Die lebende Fackel stoppte abrupt, dann wandte sie sich ihm zu. Ihre Augen. Er erkannte ihre Augen! Und als sich ihre Blicke trafen, da vermochte Tim in ihnen keine menschliche Seele mehr zu erkennen. Wie verdrängt durch den Schmerz war alles, was er noch in ihnen erkennen konnte, der Wahnsinn.
Blitzschnell hetzte die Person auf Tim zu. Hinter sich spürte er die Hitze des Schmiedeofens. Wenn er weiter zurückwich, dann würde es ihm genauso ergehen wie sein Gegenüber. Hektisch schnellte sein Blick durch den Raum. Ausweichen war keine Option! Er griff nach hinten und bekam eine der Zangen zu fassen. Durch das Leder des Handschuhs spürte er die Hitze des Metalls, doch in diesem Moment blieb ihm nichts anderes übrig, als sie zu ignorieren. Die glühende Zange würde die menschliche Fackel nicht mehr abschrecken. Und so gab er sich einen Ruck und hoffte auf das Beste. Tim schwang die Zange mit aller Kraft, die er hatte, in Richtung der sich schnell nähernden Person. Dann traf sie auf ihr Ziel.
Sein Ziel wurde von der Wucht zur Seite geschleudert. Funken schlugen Tim ins Gesicht und er kniff die Augen zusammen. Die brennende Person fiel scheppernd in den Wassereimer neben der Schmiede. Ein Zischen war zu hören und dann eine Art Brutzeln, als ob man Fleisch auf einen Grill legen würde. Tim sah vor sich auf den Boden. Der Wassereimer hatte das Feuer am Kopf des geschwärzten Körpers gelöscht. Die Flammen brannten jedoch immer noch lichterloh. Flüssigkeit trat aus der offenen Wunde des Schädels und dann ging ein Zucken durch den gesamten Leib. Dann nichts mehr.

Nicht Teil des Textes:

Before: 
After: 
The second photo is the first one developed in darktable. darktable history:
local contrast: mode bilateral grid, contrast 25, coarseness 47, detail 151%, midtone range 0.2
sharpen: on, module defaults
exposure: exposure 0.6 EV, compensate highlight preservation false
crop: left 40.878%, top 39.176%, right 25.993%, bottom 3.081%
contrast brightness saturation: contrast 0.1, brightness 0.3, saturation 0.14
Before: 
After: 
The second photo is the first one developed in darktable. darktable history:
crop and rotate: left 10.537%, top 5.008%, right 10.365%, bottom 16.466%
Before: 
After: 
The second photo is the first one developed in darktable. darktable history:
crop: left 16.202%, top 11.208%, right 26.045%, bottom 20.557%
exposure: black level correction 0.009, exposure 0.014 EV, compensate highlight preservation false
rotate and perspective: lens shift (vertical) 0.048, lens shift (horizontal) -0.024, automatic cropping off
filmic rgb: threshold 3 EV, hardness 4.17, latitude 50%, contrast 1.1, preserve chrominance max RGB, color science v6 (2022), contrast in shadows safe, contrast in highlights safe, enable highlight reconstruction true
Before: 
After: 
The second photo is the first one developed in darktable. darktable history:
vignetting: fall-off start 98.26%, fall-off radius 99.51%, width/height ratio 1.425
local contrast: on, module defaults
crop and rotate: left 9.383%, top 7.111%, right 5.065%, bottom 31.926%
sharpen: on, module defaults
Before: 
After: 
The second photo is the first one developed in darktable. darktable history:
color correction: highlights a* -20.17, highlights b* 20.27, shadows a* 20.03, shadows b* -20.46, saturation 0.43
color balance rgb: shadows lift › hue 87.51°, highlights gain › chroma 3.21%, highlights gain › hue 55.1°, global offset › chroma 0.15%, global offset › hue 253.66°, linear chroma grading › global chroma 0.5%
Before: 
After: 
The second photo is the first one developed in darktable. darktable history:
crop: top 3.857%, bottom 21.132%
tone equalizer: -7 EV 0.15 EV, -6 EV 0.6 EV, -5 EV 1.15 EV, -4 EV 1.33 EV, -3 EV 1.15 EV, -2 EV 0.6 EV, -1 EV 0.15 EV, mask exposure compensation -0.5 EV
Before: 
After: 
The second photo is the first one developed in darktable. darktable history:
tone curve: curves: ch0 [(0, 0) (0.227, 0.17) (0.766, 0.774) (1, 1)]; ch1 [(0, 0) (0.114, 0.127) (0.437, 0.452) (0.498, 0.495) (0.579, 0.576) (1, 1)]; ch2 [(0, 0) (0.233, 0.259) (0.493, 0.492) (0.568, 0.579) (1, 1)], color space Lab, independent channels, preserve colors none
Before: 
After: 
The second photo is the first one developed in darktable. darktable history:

Tims Herz wollte durch seinen Brustkorb springen. Alles, was er in diesem Moment spürte, war Panik. Was ging hier vor? Warum hatte dieser Mensch Feuer gefangen und wer war er überhaupt? Ein Schmerz entstand in seiner linken Hand und er prüfte, was es war. Ihm fiel die glühende Zange wieder ein und er ließ sie daraufhin fallen. Dann torkelte er an der brennenden Leiche vorbei in Richtung Straße.
Ein leichter Wind war aufgekommen und nach der Hitze des Schmiedeofens bekam er fast eine Gänsehaut. Einen Moment lang stützte er die Hände auf den Knien ab und holte tief Luft. Etwas mischte sich in den Geruch des Windes. Es roch nach Holz. Nach verbranntem Holz, nach Kiefer und noch etwas anderem. Tim runzelte die Stirn und richtete sich langsam auf. Als er sich umdrehte, japste er mit aufgerissenen Augen nach Luft. Die Häuser des kleinen Dorfes, welche abseits der Schmiede standen, brannten. Es war ein regelrechtes Inferno, das sich ihm bot. Und der Geruch, den er neben den des Nadelholzes wahrnahm, war brennendes Fleisch.
Unzählige Bewohner des...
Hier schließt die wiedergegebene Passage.